▶ _Work request A_
Reproduce word for word the section of the text on Thomas Bewick's engravings that begins at the words "The Stag, or" and ends after the words "at one pull.".
▶ _Work request B_
Carry the text on Thomas Bewick's engravings forward, picking up after its last sentence.

▶ _Document text_
The Stag, or Red Deer (page 105)
The stag is based on direct observation of and familiarity with the animal in its natural environment. The double background, of ruined oak tree with new growth sprouting just behind the figure, and the running stag and wood in the far background, would have been added directly to the wood during the engraving. It is interesting and inventive in two ways, compositionally and technically. The sprouting tree balances the wonderful antlers of the stag; the ruined oak coming back to life is a recognisably romantic trope. Technically it is noticeable that there are different levels of ink density, achieved by Bewick’s innovative layering of his cut on different levels, so that differing pressures could be achieved at one pull.
A small selection of figures:
4. Tiger, p. 171.
[From Thomas Bewick My Life, edited by Iain Bain, p. 133-4, 138 (spelling and punctuation as given in the original manuscript)]
While the sale of the Quadrupeds was going on, edition after edition with great success, I turned my thoughts to the History of British Birds.[...]Pennant’s Works [...] opened out the largest field of information, and on his works I bestowed the most attention. [...] As soon as it was spread abroad that we were engaged with the history of birds and their figures, I was, in consequence, led into a seemingly endless correspondence with friends and amateurs.[...] At the beginning of this undertaking, I made up my mind to copy nothing from the works of others but to stick to nature as closely as I could. And for this purpose, I was invited by Mr Constable, the then owner of Wycliffe [in North Yorkshire near Barnard Castle], to visit the extensive museum there, collected by the late Marmaduke Tunstall Esqre [the same as had commissioned The Chillingham Bull in 1789], to make drawings of the birds. I set off from Newcastle on 16 of July 1791 (the day on which my friend Dr Bailes died) and remained there, drawing from the stuffed specimens, nearly two months. [...] As soon as I arrived in Newcastle, I immediately began to engrave from the drawings of the birds I had made at Wycliffe, but I had not been long thus engaged ’till I found the very great difference between preserved specimens and those from nature, no regard having been paid at that time to place the former in their proper attitudes, nor to place the different seeries of feathers, so as to fall properly upon each other. This has always given me a great deal of trouble to get at the markings of the dishevelled plumage, and when done with every pains, I never felt satisfied with them. I was on this account driven to wait for birds newly shot, or brought to me alive, and in the intervals employed my time in designing and engraving tail pieces or vignettes.[...] After working many a late hour upon the cuts, the first volume of the book was, at length, finished at press in September 1797.

▶ _Input data_
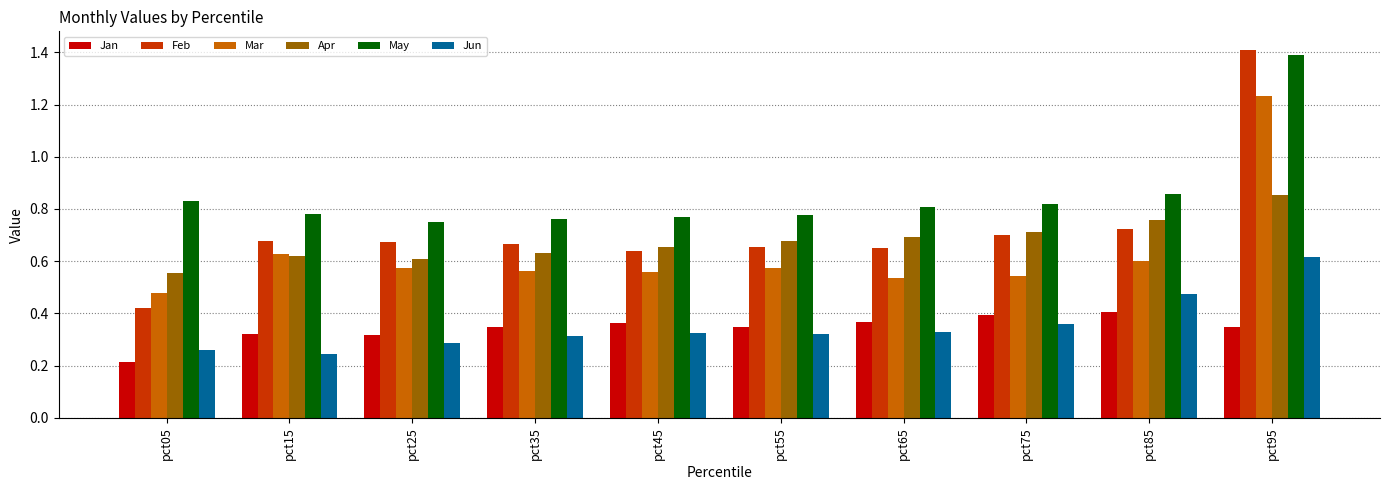

Where is Jan nearest to the value 0?

pct05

▶ _Response A_
The Stag, or Red Deer (page 105)
The stag is based on direct observation of and familiarity with the animal in its natural environment. The double background, of ruined oak tree with new growth sprouting just behind the figure, and the running stag and wood in the far background, would have been added directly to the wood during the engraving. It is interesting and inventive in two ways, compositionally and technically. The sprouting tree balances the wonderful antlers of the stag; the ruined oak coming back to life is a recognisably romantic trope. Technically it is noticeable that there are different levels of ink density, achieved by Bewick’s innovative layering of his cut on different levels, so that differing pressures could be achieved at one pull.

▶ _Response B_
The first volume of British Birds was started soon after the great success of the Quadrupeds in in 1790. It did not appear until 1797, again being largely engraved in Bewick’s ‘spare time’. It was sold for 10 shillings and sixpence (half a guinea), or just over half a pound. There are 118 main figures (with another 20 added in a supplement to later editions). In addition to the figures there are many vignette tailpieces at the ends of the sections of writing please go to the Vignettes page to see samples of these.
A small selection of figures:
[From Thomas Bewick My Life, edited by Iain Bain, p. 142–3 (spelling and punctuation as given in the original manuscript)]
As soon as each bird was finished on the wood, I set about describing it from my specimen - and at the same time consulted every authority I could meet with to know what had been said, and this together with what I knew from my own knowledge, were then compared, and in this way, I finished, as truely as I could, the second volume of the History of British Birds. I also examined the first volume with a view to correct its errors, and also to add many new figures and descriptions of them to it. Although all this of thus taking the whole upon me, could not be done, but by close and indeed severe confinement and application, yet I was supported under these by the extreme pleasure I felt in depicturing and describing these beautiful and very interesting aerial wanderers of the British Isles. I also hoped that my labours might perhaps have the effect of inveigling my youthfull countrymen, as far as I could, to be smitten with the charms which this branch – and indeed every other department of natural history imparts, and these endless pleasures they afford to all who wish to trace nature up to Nature’s God. [...]
While I was engaged with the figures of the Water Birds and the vignettes, and writing the history, this business was greatly retarded by my being obliged often to lay that work aside and to do various other jobs in the wood engraving, and also the work of the shop for my customers in the town, but particularly, writing engraving...
The second volume of British Birds was devoted to Water Birds and appeared in 1804. It contained 101 figures in the first edition, with a larger number of vignettes, of which some samples are to be seen on the Vignettes page. Supplementary figures were added to later editions.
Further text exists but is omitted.